France repatriated 15 women and 40 children from jihadist prison camps in Syria


France on Thursday carried out a new series of repatriations of children and women who had joined the territories controlled by jihadist organizations during the existence of the Territorial Caliphate of the Islamic State, a delicate subject in a country marked by the attacks. 2015. 15 women and 40 children who were detained in jihadist prison camps in northeastern Syria controlled by Kurdish forces arrived at 3 a.m. tonight in Villacoublay, near Paris.

According to a security source, these are 14 mothers, a young adult woman without children and 40 minors.

“The biggest repatriation operation of this type for three months”

“The minors have been handed over to the services responsible for child support and will be subject to medical and social monitoring.
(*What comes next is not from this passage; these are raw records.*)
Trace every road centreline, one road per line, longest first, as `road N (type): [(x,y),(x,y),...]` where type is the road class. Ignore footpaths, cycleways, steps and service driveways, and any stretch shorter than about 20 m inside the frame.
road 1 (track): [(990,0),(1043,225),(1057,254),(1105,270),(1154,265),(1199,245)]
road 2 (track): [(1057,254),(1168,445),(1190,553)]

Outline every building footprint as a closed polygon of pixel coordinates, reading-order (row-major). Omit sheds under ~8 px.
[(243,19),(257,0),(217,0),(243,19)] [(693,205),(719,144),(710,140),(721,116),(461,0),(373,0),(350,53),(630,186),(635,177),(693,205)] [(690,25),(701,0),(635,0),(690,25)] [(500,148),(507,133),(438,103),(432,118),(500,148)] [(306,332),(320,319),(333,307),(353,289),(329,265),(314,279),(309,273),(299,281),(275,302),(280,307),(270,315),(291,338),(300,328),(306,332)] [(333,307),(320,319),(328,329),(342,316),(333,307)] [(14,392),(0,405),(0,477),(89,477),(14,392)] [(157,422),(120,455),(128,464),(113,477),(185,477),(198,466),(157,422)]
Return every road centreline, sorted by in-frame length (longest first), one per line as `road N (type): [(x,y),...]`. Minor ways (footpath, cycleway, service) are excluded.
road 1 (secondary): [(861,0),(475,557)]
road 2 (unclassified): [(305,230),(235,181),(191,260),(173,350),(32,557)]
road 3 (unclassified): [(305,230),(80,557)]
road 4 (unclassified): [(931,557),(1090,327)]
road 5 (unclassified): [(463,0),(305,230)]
The adults have been handed over to the competent judicial authorities”, according to a press release from the Ministry of Foreign Affairs.

It is the largest repatriation operation of this type for three months, when 16 mothers and 35 minors were repatriated on July 5. Meanwhile, a woman and her two children had been brought back in early October. “France thanks the local authorities in northeastern Syria (the Kurdish authorities, editor’s note) for their cooperation, which made this operation possible”, adds the Quai d’Orsay.

These women are among those French women who had voluntarily traveled to territories controlled by jihadist groups in the Iraqi-Syrian zone and who were captured during the fall of the Organization of the Islamic State in 2019. The children are for many of them born on the spot.

About 300 French minors have returned to France

Around 300 French minors who have stayed in areas where terrorist groups operate have returned to France, including 77 by repatriation, Justice Minister Éric Dupond-Moretti said in early October during a hearing before the Senate.

The subject is sensitive in France, a country hit several times by jihadist attacks, and particularly those of November 13, 2015 in Paris and the Parisian suburbs which killed 130 people, fomented by the organization of the Islamic State (EI).

Under pressure from the families of these jihadist women detained in particularly harsh conditions in prison camps, France has long carried out measured repatriations, decided on a case-by-case basis.

But on September 14, the European Court of Human Rights, seized by the parents of two of these women, condemned France for not having properly studied these requests. After that, the Foreign Ministry said it was ready to “consider” new repatriations “whenever conditions permitted”. In July, the authorities in charge of the fight against terrorism had indicated that there remained a hundred women and nearly 250 children in the Syrian camps.